About this exercise: Print the first line of the records below and every line after it, up to and including the line with "text_box [738, 66, 1215, 378]". Print nothing else.
START Data for the task
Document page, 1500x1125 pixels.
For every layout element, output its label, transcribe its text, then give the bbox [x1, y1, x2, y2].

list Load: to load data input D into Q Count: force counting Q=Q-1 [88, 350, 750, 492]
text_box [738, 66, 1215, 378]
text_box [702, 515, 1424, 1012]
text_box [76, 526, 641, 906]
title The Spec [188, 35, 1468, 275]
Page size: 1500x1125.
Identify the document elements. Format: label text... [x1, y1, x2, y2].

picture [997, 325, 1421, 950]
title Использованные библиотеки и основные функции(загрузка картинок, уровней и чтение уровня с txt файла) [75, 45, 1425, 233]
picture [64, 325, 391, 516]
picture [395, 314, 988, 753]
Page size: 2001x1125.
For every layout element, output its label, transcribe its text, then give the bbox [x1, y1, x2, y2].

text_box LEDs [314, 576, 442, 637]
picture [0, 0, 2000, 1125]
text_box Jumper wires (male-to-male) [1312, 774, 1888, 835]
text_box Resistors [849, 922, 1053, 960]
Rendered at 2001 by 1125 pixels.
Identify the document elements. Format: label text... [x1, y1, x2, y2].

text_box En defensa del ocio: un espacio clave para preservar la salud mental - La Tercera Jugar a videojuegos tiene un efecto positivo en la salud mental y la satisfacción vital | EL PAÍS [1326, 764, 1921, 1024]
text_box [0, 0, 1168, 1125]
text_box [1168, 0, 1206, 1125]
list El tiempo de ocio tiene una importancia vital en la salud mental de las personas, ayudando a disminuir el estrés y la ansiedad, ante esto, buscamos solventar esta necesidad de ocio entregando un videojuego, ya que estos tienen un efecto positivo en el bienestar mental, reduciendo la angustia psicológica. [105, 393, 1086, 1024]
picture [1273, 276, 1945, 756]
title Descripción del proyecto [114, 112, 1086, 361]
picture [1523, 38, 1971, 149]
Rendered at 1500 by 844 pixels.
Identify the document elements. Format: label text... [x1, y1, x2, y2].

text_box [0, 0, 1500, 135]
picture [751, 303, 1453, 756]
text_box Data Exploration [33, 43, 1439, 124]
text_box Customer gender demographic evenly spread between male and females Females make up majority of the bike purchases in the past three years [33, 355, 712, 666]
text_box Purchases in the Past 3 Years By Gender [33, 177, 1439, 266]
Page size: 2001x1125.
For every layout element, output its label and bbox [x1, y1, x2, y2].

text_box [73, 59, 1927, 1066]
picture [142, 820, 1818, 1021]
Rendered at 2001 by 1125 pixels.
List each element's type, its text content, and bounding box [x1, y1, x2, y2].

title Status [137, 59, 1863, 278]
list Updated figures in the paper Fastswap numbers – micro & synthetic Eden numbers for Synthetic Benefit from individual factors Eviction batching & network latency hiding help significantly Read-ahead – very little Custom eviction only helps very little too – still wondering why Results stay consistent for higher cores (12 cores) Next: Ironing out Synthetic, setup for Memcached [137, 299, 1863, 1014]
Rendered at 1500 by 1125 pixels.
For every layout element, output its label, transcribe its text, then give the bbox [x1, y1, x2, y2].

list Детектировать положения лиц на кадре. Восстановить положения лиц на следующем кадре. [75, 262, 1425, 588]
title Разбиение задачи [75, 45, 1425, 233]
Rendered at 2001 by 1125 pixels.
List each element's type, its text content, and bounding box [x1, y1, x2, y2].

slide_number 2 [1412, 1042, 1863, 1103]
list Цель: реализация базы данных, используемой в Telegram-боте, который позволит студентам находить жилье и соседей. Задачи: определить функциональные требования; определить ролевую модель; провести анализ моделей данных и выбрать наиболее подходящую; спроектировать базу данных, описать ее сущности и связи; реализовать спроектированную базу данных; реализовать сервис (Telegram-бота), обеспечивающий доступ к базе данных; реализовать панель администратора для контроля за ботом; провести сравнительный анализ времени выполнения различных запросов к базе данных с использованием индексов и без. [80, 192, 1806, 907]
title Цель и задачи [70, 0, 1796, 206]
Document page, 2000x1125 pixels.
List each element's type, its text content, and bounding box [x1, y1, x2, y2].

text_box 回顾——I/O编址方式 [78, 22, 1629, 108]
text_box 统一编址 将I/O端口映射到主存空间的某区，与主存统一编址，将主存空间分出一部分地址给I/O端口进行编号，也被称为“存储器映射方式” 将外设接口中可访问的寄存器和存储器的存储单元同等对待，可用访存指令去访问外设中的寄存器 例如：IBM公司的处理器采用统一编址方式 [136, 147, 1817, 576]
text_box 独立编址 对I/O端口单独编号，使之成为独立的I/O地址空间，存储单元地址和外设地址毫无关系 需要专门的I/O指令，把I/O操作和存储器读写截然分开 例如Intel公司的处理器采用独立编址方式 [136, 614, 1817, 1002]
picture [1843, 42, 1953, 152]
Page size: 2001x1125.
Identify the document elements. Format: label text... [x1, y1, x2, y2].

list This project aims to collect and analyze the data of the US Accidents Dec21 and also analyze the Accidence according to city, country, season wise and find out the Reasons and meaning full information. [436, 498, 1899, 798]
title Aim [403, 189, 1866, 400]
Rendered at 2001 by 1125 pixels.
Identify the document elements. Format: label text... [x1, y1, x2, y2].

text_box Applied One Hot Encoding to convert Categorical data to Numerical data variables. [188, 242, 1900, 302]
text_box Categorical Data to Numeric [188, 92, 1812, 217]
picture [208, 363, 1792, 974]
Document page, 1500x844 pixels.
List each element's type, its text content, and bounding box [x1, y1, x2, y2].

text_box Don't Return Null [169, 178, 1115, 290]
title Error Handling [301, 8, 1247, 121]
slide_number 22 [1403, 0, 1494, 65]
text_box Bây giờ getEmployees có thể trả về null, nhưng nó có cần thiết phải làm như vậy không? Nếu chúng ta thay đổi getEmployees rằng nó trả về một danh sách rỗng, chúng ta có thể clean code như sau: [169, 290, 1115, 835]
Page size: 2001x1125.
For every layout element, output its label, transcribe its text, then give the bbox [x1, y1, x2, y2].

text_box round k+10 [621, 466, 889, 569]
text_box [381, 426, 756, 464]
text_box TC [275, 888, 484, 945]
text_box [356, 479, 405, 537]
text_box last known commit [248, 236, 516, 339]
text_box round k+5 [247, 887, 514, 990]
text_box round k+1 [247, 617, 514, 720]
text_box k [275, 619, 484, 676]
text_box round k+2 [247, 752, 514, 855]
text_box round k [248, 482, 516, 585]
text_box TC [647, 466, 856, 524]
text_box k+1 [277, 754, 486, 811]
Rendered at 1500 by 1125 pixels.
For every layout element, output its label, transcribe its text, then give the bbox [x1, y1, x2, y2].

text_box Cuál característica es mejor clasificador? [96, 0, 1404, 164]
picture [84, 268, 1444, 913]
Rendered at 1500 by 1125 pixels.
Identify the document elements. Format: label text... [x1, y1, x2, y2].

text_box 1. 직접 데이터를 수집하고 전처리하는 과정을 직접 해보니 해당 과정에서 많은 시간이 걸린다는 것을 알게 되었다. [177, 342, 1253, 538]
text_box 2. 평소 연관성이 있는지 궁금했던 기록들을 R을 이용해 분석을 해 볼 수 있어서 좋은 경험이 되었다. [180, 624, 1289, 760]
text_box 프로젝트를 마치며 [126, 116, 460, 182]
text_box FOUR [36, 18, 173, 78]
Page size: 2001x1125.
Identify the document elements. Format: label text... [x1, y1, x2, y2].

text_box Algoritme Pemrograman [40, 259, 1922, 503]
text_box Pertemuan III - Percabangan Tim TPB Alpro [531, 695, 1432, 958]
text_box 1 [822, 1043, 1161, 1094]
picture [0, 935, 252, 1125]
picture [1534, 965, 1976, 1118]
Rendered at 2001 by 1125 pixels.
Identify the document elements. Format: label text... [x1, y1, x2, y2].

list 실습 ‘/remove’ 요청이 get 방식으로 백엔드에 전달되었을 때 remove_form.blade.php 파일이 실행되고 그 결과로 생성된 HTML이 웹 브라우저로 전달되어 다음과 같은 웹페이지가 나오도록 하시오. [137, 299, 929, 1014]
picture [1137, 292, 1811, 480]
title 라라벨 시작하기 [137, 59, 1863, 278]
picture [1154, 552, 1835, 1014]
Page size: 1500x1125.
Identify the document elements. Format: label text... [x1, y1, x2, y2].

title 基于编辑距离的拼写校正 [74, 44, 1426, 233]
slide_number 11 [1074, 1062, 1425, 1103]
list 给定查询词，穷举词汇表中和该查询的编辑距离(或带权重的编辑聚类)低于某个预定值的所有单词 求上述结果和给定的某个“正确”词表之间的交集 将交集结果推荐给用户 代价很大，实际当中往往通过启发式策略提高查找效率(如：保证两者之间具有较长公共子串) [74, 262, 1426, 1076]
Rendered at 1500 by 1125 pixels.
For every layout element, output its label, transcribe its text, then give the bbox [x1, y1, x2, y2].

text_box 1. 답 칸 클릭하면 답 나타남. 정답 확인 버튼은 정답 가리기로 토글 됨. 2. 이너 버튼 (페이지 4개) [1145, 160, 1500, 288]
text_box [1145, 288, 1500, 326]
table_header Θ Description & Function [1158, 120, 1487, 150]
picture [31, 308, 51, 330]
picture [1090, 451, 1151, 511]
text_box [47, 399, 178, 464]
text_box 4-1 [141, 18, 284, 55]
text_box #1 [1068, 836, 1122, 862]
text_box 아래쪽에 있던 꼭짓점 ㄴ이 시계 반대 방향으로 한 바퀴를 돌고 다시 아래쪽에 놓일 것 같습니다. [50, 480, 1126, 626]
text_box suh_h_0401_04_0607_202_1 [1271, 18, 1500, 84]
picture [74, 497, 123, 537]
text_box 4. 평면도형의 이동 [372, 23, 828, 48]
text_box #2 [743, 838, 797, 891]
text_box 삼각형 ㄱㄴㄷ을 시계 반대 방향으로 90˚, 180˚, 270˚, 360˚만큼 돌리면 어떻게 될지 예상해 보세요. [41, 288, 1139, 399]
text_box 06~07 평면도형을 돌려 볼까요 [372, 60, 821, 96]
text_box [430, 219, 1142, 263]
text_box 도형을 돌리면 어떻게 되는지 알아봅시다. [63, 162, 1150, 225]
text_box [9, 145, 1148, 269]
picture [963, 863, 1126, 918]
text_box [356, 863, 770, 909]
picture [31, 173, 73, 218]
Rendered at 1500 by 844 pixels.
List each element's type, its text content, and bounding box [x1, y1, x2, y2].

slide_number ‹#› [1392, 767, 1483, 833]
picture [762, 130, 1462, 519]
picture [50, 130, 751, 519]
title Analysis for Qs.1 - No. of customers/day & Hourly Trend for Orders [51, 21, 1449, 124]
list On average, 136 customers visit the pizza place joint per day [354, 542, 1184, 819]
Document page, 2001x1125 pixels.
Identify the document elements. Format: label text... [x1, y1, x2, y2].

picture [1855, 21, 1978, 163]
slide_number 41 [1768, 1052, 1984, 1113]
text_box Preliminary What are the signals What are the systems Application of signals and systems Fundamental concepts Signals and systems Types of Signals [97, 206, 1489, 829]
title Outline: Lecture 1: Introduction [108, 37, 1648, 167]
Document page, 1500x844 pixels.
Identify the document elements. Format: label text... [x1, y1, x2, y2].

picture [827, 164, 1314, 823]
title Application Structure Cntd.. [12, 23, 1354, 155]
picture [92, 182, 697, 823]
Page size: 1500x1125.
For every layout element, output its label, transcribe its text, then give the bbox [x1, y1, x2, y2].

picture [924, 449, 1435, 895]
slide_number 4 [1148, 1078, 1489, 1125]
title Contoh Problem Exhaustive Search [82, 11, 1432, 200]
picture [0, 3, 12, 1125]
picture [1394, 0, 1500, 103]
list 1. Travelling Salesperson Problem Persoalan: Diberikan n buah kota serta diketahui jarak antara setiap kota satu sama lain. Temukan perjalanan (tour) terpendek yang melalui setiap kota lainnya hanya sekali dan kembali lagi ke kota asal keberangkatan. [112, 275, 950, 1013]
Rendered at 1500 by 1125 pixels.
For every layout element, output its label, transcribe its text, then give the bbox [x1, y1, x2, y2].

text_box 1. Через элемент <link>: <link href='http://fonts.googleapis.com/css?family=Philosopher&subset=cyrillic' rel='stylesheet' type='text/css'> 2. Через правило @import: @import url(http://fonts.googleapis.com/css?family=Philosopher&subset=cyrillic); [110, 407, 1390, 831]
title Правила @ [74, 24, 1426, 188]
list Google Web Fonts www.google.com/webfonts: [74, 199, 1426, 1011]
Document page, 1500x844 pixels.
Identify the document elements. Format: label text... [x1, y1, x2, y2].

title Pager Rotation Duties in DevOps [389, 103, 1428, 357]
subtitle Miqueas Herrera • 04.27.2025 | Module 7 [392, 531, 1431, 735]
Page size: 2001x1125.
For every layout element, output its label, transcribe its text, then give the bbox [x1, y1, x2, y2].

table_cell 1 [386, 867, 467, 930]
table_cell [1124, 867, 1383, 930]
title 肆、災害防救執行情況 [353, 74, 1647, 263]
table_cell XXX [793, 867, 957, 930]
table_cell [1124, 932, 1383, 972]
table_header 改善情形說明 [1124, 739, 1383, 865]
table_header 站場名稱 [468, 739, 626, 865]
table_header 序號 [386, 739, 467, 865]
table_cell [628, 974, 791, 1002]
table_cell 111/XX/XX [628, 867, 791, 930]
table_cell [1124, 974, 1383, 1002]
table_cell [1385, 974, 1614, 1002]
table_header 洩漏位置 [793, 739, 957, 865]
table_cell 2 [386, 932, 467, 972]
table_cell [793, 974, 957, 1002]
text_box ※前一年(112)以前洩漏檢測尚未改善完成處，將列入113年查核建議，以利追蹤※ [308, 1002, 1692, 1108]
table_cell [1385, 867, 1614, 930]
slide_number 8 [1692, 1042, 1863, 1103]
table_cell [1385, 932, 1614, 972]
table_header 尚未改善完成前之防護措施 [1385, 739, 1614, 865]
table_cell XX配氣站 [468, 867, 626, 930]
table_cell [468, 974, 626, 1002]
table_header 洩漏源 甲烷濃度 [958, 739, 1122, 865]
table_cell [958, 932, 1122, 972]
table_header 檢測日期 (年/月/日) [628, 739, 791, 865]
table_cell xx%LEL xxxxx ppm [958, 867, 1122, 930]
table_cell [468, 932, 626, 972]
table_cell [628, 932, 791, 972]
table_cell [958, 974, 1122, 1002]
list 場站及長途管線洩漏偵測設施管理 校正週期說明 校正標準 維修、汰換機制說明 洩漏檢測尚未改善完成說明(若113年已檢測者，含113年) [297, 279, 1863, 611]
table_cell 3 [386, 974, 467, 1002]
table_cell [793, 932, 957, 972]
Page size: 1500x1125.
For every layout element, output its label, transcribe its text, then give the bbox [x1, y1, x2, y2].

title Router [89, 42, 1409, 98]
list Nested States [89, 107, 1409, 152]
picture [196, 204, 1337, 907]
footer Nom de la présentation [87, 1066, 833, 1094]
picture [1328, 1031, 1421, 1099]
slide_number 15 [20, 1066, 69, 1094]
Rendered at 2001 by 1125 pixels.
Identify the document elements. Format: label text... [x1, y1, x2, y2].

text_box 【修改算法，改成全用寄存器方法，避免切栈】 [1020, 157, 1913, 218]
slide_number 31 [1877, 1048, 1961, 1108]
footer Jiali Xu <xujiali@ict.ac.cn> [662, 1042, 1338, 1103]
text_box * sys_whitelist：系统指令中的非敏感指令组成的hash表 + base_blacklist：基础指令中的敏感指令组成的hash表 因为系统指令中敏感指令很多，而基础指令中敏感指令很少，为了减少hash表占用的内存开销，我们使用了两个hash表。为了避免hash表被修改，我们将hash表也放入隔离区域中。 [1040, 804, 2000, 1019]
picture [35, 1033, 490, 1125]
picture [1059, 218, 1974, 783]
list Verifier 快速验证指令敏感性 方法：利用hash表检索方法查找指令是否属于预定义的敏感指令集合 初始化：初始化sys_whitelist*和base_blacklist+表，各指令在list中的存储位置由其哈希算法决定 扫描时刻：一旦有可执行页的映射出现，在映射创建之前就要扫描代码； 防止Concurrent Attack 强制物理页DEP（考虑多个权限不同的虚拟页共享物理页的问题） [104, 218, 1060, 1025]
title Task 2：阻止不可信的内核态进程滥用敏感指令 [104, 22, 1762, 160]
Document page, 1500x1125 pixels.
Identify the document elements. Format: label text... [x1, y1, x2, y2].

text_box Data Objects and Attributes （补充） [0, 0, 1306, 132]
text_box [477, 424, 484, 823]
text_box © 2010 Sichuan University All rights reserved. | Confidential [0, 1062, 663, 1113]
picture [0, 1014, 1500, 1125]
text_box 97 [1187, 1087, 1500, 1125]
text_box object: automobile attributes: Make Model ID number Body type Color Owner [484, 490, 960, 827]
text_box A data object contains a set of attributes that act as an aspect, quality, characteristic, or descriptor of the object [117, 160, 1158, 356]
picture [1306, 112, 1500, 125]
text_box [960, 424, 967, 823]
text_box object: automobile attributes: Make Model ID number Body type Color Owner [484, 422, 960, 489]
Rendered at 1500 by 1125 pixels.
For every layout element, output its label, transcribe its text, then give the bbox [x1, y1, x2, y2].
END Data for the task
Solution to the problem:
Document page, 1500x1125 pixels.
For every layout element, output its label, transcribe its text, then give the bbox [x1, y1, x2, y2].

list Load: to load data input D into Q Count: force counting Q=Q-1 [88, 350, 750, 492]
text_box [738, 66, 1215, 378]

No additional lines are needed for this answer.